Das armenische Erbe Istanbuls
Istanbul and its Armenian heritage
Deniz Alt, Frankfurt Städelschule graduate, explores the sensory perception of human beings in his paintings, installations and texts. Since the founding of the city Istanbul it has been a place of many cultures. A cosmopolitan city that has long promoted the diversity of art, culture and education. Great breaks, political upheavals and foreclosure of modern developments are partly responsible for the decline of the high culture of this city.
This stagnation led to a sustained weakening of educational work and thus also of the culture of remembrance. Part of this reduction concerns the Armenian heritage of this city. But this reduction makes you curious, because it can also create new space. The artist seeks this place in a painterly reduction, he captures the “past modernity” and the fast pace of our time and lets it literally go. Exaggerated figures and blurred architecture dominate, as well as the colors red, black, white, but also powerful colors such as orange and green return in his work. For 18 years, Deniz Alt, German Turk with Armenian roots, has been working intensively on the fate of the Armenians and their cultural activities under the rule of the Ottomans. Their tragic fate influences the politics of the present and is on closer inspection sometimes one of the reasons for today’s escape. The artist explores the question of one’s own identity and the identity of society.

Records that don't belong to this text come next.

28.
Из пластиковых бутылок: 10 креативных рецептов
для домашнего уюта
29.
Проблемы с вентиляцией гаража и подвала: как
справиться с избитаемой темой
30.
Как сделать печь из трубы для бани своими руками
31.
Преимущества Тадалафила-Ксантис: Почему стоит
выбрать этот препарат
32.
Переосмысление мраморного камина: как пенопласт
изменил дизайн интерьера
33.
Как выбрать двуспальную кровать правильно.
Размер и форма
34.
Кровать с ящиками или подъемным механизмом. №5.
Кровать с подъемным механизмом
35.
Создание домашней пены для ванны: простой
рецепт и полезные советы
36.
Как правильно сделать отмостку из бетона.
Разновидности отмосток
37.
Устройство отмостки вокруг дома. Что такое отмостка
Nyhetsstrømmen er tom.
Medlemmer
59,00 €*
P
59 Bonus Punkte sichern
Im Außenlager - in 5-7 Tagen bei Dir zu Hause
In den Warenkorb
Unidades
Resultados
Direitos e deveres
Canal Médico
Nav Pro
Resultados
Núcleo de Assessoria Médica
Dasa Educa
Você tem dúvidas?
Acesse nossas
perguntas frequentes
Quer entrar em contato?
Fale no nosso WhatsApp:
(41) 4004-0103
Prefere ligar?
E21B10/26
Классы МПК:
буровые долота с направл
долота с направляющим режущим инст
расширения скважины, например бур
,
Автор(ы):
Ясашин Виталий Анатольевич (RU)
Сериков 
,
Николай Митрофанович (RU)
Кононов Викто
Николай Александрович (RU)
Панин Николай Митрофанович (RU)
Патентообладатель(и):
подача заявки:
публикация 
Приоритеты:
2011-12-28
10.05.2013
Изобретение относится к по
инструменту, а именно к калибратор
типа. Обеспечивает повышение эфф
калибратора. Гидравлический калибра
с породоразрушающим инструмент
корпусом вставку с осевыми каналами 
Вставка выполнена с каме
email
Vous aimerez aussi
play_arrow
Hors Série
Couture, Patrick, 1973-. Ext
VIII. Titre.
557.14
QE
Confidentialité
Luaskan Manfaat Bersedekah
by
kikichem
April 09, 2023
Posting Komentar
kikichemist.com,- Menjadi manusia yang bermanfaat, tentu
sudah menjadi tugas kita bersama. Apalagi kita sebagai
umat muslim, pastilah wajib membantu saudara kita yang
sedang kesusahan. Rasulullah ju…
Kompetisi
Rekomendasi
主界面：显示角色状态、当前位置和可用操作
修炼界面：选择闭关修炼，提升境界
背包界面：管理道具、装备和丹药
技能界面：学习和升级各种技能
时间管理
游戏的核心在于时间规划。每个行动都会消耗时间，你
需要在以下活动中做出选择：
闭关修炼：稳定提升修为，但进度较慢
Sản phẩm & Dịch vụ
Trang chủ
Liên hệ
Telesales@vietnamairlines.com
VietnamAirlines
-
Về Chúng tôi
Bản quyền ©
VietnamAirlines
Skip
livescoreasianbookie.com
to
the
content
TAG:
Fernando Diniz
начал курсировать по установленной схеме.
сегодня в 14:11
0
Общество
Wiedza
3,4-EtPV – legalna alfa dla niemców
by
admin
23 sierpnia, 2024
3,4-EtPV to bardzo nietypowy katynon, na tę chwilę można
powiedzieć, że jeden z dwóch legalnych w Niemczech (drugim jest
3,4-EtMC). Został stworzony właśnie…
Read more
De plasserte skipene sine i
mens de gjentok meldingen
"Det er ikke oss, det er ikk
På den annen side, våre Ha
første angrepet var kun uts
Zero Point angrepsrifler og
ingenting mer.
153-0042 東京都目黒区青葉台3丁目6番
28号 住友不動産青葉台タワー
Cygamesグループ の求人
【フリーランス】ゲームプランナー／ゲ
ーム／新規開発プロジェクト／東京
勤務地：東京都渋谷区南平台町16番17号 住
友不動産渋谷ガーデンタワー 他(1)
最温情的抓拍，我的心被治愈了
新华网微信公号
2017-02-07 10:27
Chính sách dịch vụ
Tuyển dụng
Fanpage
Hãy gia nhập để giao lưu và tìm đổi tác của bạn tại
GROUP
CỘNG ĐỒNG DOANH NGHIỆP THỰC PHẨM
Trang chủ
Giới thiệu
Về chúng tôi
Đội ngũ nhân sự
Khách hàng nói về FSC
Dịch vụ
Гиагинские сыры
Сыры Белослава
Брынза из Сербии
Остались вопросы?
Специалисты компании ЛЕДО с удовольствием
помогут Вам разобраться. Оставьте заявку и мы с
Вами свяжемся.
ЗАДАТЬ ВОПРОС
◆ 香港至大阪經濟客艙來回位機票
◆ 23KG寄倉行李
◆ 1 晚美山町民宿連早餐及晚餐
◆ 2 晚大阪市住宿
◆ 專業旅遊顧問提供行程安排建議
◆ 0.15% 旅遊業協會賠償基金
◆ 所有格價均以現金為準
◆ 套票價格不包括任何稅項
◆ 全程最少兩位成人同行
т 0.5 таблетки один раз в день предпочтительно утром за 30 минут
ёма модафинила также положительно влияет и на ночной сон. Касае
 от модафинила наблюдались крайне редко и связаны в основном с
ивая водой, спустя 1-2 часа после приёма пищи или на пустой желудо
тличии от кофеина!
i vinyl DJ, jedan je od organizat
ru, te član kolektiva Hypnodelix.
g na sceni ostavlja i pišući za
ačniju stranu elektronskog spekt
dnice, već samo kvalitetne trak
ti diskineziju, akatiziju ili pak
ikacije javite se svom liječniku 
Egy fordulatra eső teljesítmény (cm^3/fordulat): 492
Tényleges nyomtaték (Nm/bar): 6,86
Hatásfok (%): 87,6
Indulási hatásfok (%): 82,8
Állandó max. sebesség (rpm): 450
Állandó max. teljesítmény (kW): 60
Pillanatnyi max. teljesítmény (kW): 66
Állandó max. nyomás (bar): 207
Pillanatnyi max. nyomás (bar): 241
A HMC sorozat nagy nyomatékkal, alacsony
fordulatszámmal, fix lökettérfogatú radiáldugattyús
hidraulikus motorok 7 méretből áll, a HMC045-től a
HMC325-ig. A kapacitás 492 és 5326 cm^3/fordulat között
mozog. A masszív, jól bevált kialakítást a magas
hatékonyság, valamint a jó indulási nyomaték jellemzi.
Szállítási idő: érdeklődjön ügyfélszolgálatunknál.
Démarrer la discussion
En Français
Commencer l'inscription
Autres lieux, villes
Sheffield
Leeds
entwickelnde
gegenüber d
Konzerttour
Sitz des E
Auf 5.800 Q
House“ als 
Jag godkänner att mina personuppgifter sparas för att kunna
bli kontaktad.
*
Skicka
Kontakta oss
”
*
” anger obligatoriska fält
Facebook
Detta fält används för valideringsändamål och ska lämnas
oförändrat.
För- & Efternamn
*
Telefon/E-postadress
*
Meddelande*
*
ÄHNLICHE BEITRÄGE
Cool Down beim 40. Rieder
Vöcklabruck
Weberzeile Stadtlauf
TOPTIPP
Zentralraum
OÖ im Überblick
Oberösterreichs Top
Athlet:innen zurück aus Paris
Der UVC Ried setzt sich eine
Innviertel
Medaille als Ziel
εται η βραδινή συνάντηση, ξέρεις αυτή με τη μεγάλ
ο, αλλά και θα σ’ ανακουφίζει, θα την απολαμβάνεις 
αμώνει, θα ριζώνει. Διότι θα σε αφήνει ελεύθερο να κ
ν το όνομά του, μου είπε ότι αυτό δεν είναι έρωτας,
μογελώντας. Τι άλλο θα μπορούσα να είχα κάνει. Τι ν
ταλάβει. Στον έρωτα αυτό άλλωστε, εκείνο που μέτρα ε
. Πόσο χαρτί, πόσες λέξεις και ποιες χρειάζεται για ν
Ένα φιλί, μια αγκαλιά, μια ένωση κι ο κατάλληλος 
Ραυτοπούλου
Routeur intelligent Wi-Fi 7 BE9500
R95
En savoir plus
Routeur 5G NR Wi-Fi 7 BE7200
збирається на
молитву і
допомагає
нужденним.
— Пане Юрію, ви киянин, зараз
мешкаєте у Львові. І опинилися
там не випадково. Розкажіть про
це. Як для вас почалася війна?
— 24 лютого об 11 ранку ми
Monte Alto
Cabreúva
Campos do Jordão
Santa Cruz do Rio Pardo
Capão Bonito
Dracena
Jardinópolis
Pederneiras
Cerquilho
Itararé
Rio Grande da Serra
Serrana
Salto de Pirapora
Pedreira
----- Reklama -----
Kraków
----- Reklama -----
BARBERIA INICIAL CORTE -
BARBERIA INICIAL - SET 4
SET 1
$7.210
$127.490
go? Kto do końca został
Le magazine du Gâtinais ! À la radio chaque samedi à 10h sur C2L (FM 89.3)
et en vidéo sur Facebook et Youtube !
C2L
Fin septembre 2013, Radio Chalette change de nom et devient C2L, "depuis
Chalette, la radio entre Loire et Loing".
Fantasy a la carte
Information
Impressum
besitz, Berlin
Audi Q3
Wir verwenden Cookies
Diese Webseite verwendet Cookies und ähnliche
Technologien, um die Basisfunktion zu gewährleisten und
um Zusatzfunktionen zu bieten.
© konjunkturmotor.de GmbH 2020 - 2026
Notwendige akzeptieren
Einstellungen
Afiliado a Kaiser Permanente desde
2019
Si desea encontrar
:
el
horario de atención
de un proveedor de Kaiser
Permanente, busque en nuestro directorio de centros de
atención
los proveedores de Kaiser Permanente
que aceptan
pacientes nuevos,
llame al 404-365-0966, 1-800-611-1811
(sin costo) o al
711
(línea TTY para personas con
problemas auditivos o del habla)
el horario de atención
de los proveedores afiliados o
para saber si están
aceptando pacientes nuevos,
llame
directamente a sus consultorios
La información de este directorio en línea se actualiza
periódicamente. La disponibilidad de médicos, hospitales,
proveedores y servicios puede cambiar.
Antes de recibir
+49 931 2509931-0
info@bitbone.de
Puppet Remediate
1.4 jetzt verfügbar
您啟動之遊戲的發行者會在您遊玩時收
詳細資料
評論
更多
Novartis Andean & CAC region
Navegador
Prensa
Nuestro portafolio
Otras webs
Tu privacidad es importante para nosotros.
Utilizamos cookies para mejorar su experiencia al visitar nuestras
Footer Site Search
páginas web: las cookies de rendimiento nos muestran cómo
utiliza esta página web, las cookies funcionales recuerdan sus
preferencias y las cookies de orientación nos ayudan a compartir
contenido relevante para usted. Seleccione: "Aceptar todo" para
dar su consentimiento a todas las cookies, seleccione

In addition to the figurative and abstract paintings, installations and texts, Deniz Alt expands his oeuvre in his Istanbul landscape series. These landscape paintings, like his figurative works, contain the very concept of the culture of remembrance.
On private journeys, the artist photographs and documents old decaying mansions, which must give way to modern architecture, both inside and out. This switch means change. This change forms the basis of our perpetual perception of people and societies. So they are time fragments that we look at in Deniz Old’s works. The depicted rooms and houses in the landscape paintings may not exist at this moment in which the artist has captured them. Likewise the people who find their expression in the portraits and figurative elements.
In his travels to Istanbul, Buenos Aires or Montreal, the artist sought a more personal way of expression in his quest for more objective language, and the artist succeeded in finding Anatolian traces, predominantly Armenian, in cities on other continents. In this exhibition, the artist attempts to capture the diverse heritage of Armenian architects in the cosmopolitan metropolis of Istanbul. Armenian architects, especially the Balyan family, have shaped the Ottoman architecture in this city. Your heritage could help build bridges back into our day. For more than 500 years, Armenian architects have served the Ottoman rulers as builders and architects, leaving their mark in all parts of the city and beyond, including in the Anatolian lands. A long epoch of cultural diversity shaped this Ottoman capital until 1908. Is Istanbul also an Armenian city for the last 500 years, and what is left of the Armenian heritage? The artist Deniz Alt explores this question in his new works.